The Tibetan culture here is real, even if the marketing around it is strained. Most residents are Khampa Tibetans, and the old quarter — burned in 2014 and largely rebuilt since — still has the density and logic of a traditional Tibetan neighborhood. Prayer wheels line the main street. Butter lamps burn in doorways. The sounds in the morning are dogs, wind, and distant horns from the monastery.
Ganden Sumtseling
The monastery is fifteen minutes from town by taxi and is the largest Tibetan Buddhist monastery in Yunnan — something like 700 monks in residence. I went on a Tuesday, off-season, and walked the outer circuit almost alone. The main hall has a smell I can’t fully categorize: butter, incense, old wood, something animal. The painted murals are genuinely old in places and you can tell which sections were restored recently because the colors haven’t had time to yellow.
The monks eat communal meals at set hours, and if you time it right you can watch them cross the courtyard in their burgundy robes in long lines. No performance. Just logistics.
The grasslands east of town
Napa Lake, about eight kilometers from Shangri-La, is a seasonal wetland that fills with migratory birds in autumn and drains into marshland by spring. When I visited in late September, the lake was still substantial and the surrounding grasslands were the kind of green-gold that exists at high altitude for maybe three weeks a year before the cold takes it.

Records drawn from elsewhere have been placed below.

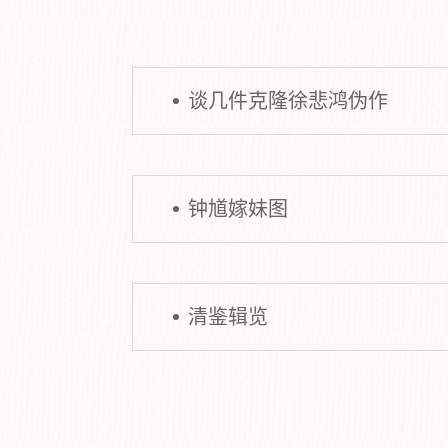
谈几件克隆徐悲鸿伪作
钟馗嫁妹图
清鉴辑览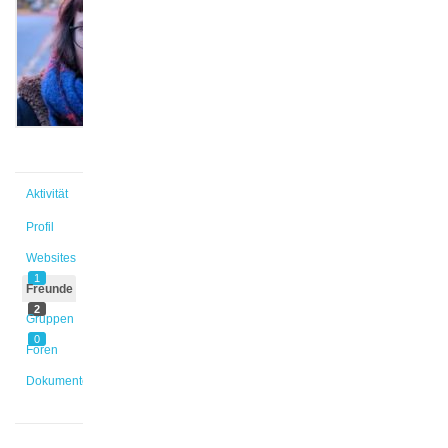
@ekeller
Aktiv vor
2 Jahren,
1 Monat
Aktivität
Profil
Websites
1
Freunde
2
Gruppen
0
Foren
Dokumente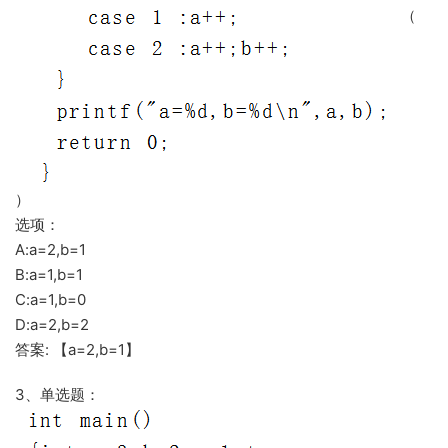
（
）
选项：
A:a=2,b=1
B:a=1,b=1
C:a=1,b=0
D:a=2,b=2
答案: 【a=2,b=1】
3、单选题：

There’s a herding culture active in this landscape. I watched a Tibetan family moving yaks across the road with the unhurried authority of people who have never been in a particular hurry. The yaks are enormous and smell powerfully. The family’s dogs were larger than the yaks seemed to think was fair.
Butter tea and the question of acquiring a taste
Shangri-La is the place to drink butter tea, and I will be honest: it took me two days to stop flinching. The tea is made with pu-erh, yak butter, and salt, churned into something that sits somewhere between a broth and a beverage. It’s savory and heavy and at this altitude it makes physiological sense — the fat and salt do something real for your body. By day three I was ordering it without thinking.
The night market near the old town square does tsampa — roasted barley flour mixed with butter tea into a stiff dough — which you eat with your hands. It’s the most efficient food I’ve eaten anywhere. A fist of it keeps you walking for hours.
When to go: Late May through early October covers the best weather window. The grasslands peak in September when the summer rains have done their work. Winter is cold and austere but the monastery crowds thin dramatically — worth considering if you’re comfortable with sub-zero nights.